= SHORT TASK =
Copy every line of the material below, unchanged.

[begin RECORDS FOR THIS EXERCISE]

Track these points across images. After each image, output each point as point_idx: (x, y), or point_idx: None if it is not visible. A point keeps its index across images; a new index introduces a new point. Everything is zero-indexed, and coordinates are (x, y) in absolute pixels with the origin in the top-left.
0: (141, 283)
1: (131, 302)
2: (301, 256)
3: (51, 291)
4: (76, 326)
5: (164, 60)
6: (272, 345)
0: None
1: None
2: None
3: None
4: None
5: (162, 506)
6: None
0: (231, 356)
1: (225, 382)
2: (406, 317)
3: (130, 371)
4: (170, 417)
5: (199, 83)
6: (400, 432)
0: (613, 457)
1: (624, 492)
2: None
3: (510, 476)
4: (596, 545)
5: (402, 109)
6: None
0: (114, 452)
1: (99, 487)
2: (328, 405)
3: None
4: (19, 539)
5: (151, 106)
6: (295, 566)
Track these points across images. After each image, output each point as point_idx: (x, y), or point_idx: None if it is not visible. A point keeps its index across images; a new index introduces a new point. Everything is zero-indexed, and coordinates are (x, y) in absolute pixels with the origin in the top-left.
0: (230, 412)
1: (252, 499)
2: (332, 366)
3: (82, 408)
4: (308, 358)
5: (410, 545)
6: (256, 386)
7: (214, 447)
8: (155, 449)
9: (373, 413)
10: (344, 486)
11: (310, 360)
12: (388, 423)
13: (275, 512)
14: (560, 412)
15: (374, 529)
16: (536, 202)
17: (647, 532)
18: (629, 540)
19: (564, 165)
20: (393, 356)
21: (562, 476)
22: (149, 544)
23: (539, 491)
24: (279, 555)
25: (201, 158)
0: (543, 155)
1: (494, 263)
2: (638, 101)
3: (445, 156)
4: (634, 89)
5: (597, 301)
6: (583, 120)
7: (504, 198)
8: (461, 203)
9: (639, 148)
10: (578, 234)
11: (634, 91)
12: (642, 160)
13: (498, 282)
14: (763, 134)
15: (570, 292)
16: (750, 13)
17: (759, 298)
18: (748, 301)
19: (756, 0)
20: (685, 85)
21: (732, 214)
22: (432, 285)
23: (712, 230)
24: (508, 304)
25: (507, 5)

[end RECORDS FOR THIS EXERCISE]

= RESPONSE TO THIS EXERCISE =
Track these points across images. After each image, output each point as point_idx: (x, y), or point_idx: None if it is not visible. A point keeps its index across images; a new index introduces a new point. Everything is zero-indexed, and coordinates are (x, y) in absolute pixels with the origin in the top-left.
0: (141, 283)
1: (131, 302)
2: (301, 256)
3: (51, 291)
4: (76, 326)
5: (164, 60)
6: (272, 345)
0: None
1: None
2: None
3: None
4: None
5: (162, 506)
6: None
0: (231, 356)
1: (225, 382)
2: (406, 317)
3: (130, 371)
4: (170, 417)
5: (199, 83)
6: (400, 432)
0: (613, 457)
1: (624, 492)
2: None
3: (510, 476)
4: (596, 545)
5: (402, 109)
6: None
0: (114, 452)
1: (99, 487)
2: (328, 405)
3: None
4: (19, 539)
5: (151, 106)
6: (295, 566)
Track these points across images. After each image, output each point as point_idx: (x, y), or point_idx: None if it is not visible. A point keeps its index across images; a new index introduces a new point. Everything is zero-indexed, and coordinates are (x, y) in absolute pixels with the origin in the top-left.
0: (230, 412)
1: (252, 499)
2: (332, 366)
3: (82, 408)
4: (308, 358)
5: (410, 545)
6: (256, 386)
7: (214, 447)
8: (155, 449)
9: (373, 413)
10: (344, 486)
11: (310, 360)
12: (388, 423)
13: (275, 512)
14: (560, 412)
15: (374, 529)
16: (536, 202)
17: (647, 532)
18: (629, 540)
19: (564, 165)
20: (393, 356)
21: (562, 476)
22: (149, 544)
23: (539, 491)
24: (279, 555)
25: (201, 158)
0: (543, 155)
1: (494, 263)
2: (638, 101)
3: (445, 156)
4: (634, 89)
5: (597, 301)
6: (583, 120)
7: (504, 198)
8: (461, 203)
9: (639, 148)
10: (578, 234)
11: (634, 91)
12: (642, 160)
13: (498, 282)
14: (763, 134)
15: (570, 292)
16: (750, 13)
17: (759, 298)
18: (748, 301)
19: (756, 0)
20: (685, 85)
21: (732, 214)
22: (432, 285)
23: (712, 230)
24: (508, 304)
25: (507, 5)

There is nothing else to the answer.